Adonc. La base, c'est bien le conte du Vaillant Petit Tailleur tel qu'il a été rapporté par les frères Grimm. Qui n'en sont donc pas l'auteur. Et voilà bien ce qui manque à cette stupide histoire de tueur de mouches : un auteur. Ainsi naît le Projet : « reproduire le conte avec ses imperfections constitutives, ses vices de forme, sa pauvreté d'imagination et de pensée, sa radicale bêtise, et [...] le propulser tel quel au rang d'œuvre littéraire majeure en devenant l'auteur qui lui fait défaut depuis toujours. » Tout de même. Et de se poser la question, bien légitime : au final, qui dans toute cette histoire est le héros ? Le Vaillant Petit Tailleur, ou bien l'Auteur ?

 

L'Auteur. Parlons-en. Il est tellement Auteur qu'on pourrait y mettre un H. Et il déteste le Vaillant Petit Tailleur, de même qu'il méprise Grimm-Grimm et les veuves qui leur ont rapporté semblables sornettes. Il n'y a qu'une seule chose que l'Auteur déteste encore plus que son sujet – qu'il cherchera donc à expédier le plus tôt possible –, et ce sont les mouches. Saloperies. « Sept d'un coup ! » Pas mal. Peut mieux faire.

 

Notre Auteur entreprend donc de réécrire le conte du Vaillant Petit Tailleur, en suppléant aux insuffisances flagrantes du récit originel, qu'il ne cesse de vilipender. Le Projet est arrogant ; mais notre Auteur, il faut bien le reconnaître, l'est vachement. Alors, oui, à la base il y aura bien un conte de fées – avec des géants et des licornes, un roi et une princesse –, il s'agit sous cet angle, de respecter le matériau. Mais notre Auteur ne peut pas s'empêcher d'en rajouter des caisses, et de tourner autour de son sujet (à l'instar d'une mouche, sale bête), à grands renforts de développements incongrus et autres digressions, dont il fait un véritable art. La digression est effectivement au cœur du conte modernisé et doté d'un Auteur. Le moindre prétexte est bon pour parler d'autre chose, et user de cet à-propos qui n'a rien à voir.

 

Et c'est jubilatoire, il faut bien le dire. Chevillard est un maître pour ce qui est de la digression ; de même que son Vaillant Petit Tailleur, mais sous une autre acception, il est insurpassable pour ce qui est de broder.
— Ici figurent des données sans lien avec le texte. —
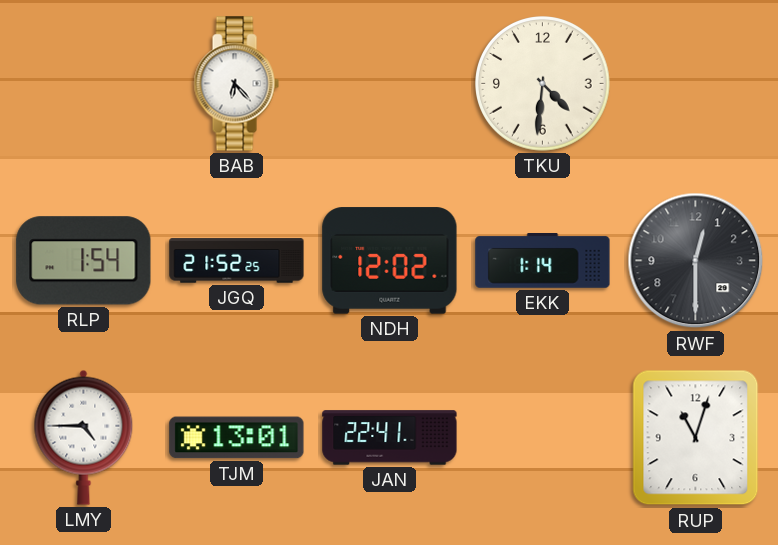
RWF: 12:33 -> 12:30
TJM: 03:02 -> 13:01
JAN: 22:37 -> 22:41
Aussi, au fil des pages, nous le verrons souvent pester, railler, mépriser, mais tout autant nous entretenir de choses et d'autres, dont le rapport avec le conte des Grimm peut être sacrément tordu.

 

Le résultat, c'est un court roman souvent très drôle, et accessoirement – ou pas – superbement écrit. Car, si notre Auteur en rajoute dans la prétention, il ne fait guère de doute que Chevillard est un écrivain doué, qui connaît son métier.

 

Ainsi, au-delà de la farce burlesque et du ton goguenard de rigueur, se dessine une réflexion sur le statut d'auteur, sur ce que c'est que d'être un écrivain, sur le rapport à l'œuvre, sur la paternité littéraire... Et c'est diablement malin, et sacrément bien fait.

 

Le Vaillant Petit Tailleur est ainsi susceptible de nombreuses lectures – sept d'un coup ? –, qui sont toutes aussi enrichissantes et enthousiasmantes les unes que les autres. On voit bien dès lors qu'il s'agit de bien autre chose que d'un pur exercice de style, et c'est tant mieux.

 

Alors merci M. Colin, votre choix fut des plus judicieux.